O ressentimento acumula-se entre grupos que subitamente podem transformar-se em gangues políticas rivais. "Eles matam dois, nós matamos um", diz Cissé Sekou, conhecido como o "Comandante" - um dos líderes da juventude Dioula em Bongouanou.

"Fomos nós que desenvolvemos a cidade. Isto era uma aldeia. Eles podem ir embora, nós apoiamos Ouattara para o terceiro mandato. Até à morte!"

Os confrontos entre grupos étnicos suscitam receios de que o país mergulhe novamente na violência dez anos após a crise pós-eleitoral de 2010-2011. À época a recusa do Presidente Laurent Gbagbo em admitir a sua derrota eleitoral para Alassane Ouattara resultou em convulsão social, que dividiu o país entre norte e sul e deixou 3 mil mortos.

Desde a independência, o país tinha sido governado por políticos do sul. As comunidades do norte reclamavam muitas vezes que eram esquecidas no que se refere a investimentos e nomeações para cargos públicos. Hoje, alguns denunciam uma espécie de "vingança do norte", acusando Ouattara de favorecer a região.

"Há uma transição muito rápida da violência política para a violência comunitária", diz Rinaldo Depagne, da organização de prevenção de conflitos International Crisis Group (ICG).

Para Depagne, a reconciliação falhou. Foi colocada uma tampa sobre a crise de 2010, mas os problemas subjacentes ainda não foram resolvidos.

Eleições têm iniciativa de boicote da oposiçãoFoto: Issouf Sanogo/AFP

Velhas práticas

O ex-ministro Marcel Amon Tanoh - que está na oposição e teve a candidatura invalidada teme a ressurreição de "velhos demónios". Ele sublinha que na Costa do Marfim "como muitas vezes noutros lugares em África", os partidos políticos têm uma base étnica e que mesmo que alarguem a sua base, o domínio étnico permanece.

Durante as eleições presidenciais de 1995, o Presidente Henri Konan Bédié, conhecido como HKB, utilizou o conceito xenófobo "ivoirité" para evitar que Ouattara, acusado de ser Burkinabe, concorresse contra ele no pleito.

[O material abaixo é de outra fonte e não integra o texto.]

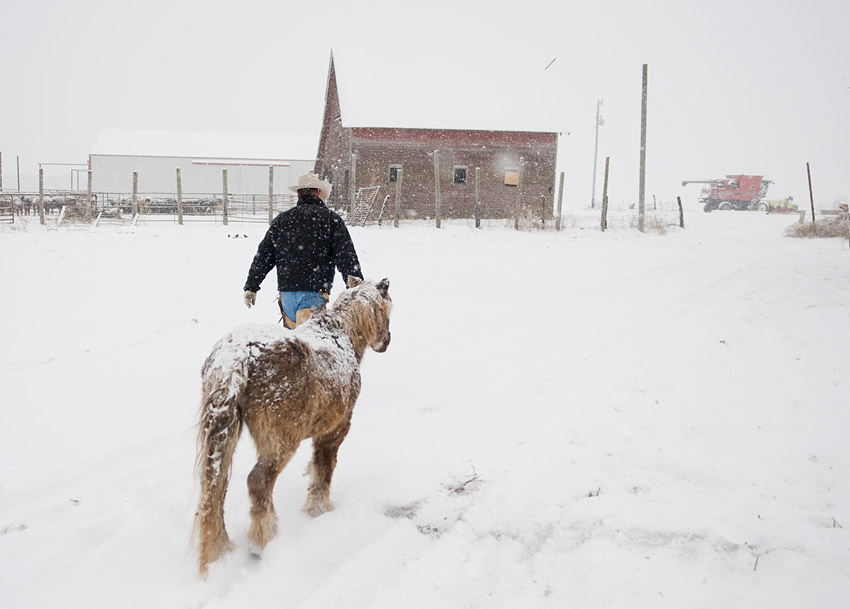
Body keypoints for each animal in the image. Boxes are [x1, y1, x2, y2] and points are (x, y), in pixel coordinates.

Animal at [192, 276, 390, 576]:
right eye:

Sonhando com um regresso ao poder, HKB volta a ser candidato e recolhe aos velhos métodos:

"O marfinense é um estrangeiro em seu próprio país. Quando chegar ao momento, atuaremos para evitar este assalto à Costa do Marfim", disse HKB em junho de 2019.

No terreno, milícias chamadas de "micróbios" surgiram nos últimos meses e causam o terror em áreas já instáveis. Embora seus líderes e motivações sejam desconhecidos, a oposição acusa-os de estarem a ser pagos pelo Governo. Nas redes sociais, os extremistas de ambos os lados apelam abertamente ao assassinato.